Vers une géopolitique atlantique intégrée
En filigrane de tous les débats, une idée s’impose : l’Atlantique n’est plus seulement un espace maritime, mais un concept stratégique en recomposition. Grâce à l’Initiative Atlantique du Maroc, l’ensemble africain s’affirme comme un «arc géostratégique» réunissant Sahel, Afrique de l’Ouest, Europe et Amériques dans un même élan de stabilité, d’énergie, de logistique et d’ambition climatique.

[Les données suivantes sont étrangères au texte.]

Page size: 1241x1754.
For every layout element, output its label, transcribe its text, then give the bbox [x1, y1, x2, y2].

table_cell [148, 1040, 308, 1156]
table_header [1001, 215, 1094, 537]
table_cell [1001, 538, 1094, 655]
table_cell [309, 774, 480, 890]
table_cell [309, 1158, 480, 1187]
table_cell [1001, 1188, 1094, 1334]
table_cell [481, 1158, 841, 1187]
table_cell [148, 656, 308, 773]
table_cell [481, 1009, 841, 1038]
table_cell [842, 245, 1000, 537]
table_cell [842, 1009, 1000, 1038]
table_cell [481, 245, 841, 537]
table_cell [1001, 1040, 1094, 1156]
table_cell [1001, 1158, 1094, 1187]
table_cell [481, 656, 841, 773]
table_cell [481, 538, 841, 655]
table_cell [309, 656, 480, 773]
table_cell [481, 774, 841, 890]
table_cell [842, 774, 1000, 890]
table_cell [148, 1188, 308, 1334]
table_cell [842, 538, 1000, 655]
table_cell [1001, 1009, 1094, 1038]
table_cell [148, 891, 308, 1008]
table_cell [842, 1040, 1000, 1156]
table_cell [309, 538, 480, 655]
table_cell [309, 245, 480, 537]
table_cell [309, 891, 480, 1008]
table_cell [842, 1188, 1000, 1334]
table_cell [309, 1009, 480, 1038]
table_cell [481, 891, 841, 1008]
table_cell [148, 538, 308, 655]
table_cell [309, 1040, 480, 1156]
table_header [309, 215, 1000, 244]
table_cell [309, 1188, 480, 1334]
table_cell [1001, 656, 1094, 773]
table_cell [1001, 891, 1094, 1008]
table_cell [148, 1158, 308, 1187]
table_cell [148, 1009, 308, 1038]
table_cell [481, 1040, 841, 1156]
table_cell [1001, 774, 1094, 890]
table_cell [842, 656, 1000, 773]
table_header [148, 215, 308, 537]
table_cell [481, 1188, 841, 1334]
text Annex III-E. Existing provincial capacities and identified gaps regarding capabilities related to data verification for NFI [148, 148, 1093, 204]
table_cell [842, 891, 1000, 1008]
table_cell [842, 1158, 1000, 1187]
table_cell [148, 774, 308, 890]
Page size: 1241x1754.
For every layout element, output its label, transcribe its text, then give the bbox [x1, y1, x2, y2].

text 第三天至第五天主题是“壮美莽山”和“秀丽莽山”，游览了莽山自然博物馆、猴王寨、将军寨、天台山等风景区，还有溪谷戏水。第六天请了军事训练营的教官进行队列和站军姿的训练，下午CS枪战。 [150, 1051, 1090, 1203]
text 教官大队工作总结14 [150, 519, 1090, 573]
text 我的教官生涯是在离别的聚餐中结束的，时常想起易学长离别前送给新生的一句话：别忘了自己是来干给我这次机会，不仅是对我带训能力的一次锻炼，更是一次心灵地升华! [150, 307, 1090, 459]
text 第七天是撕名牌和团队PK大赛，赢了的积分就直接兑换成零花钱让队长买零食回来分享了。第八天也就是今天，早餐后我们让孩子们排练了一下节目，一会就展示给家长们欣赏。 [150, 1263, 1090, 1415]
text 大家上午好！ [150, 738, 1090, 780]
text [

L’innovation — énergétique, alimentaire, sécuritaire — est appelée à jouer un rôle moteur pour renforcer la résilience d’un espace vulnérable aux chocs. L’objectif, selon Youssef Amrani, est clair : faire de l’Afrique «un acteur à part entière dans l’équilibre mondial des puissances,» doté d’une voix collective et d’une identité stratégique assumée.
Une plateforme de convergence au cœur d’un monde fragmenté
En un moment où le système international donne souvent l’impression de se déliter, les Atlantic Dialogues démontrent la pertinence d’un espace de coopération refondé, moins vertical, plus inclusif. Le Maroc, par sa position, sa diplomatie et ses projets structurants, se pose en catalyseur de cette dynamique.
En 2025, l’Atlantique n’est plus seulement une mer. C’est une promesse : celle d’un espace où Nord et Sud inventent de nouveaux équilibres, où les continents se rencontrent, et où l’interdépendance devient opportunité plutôt que vulnérabilité.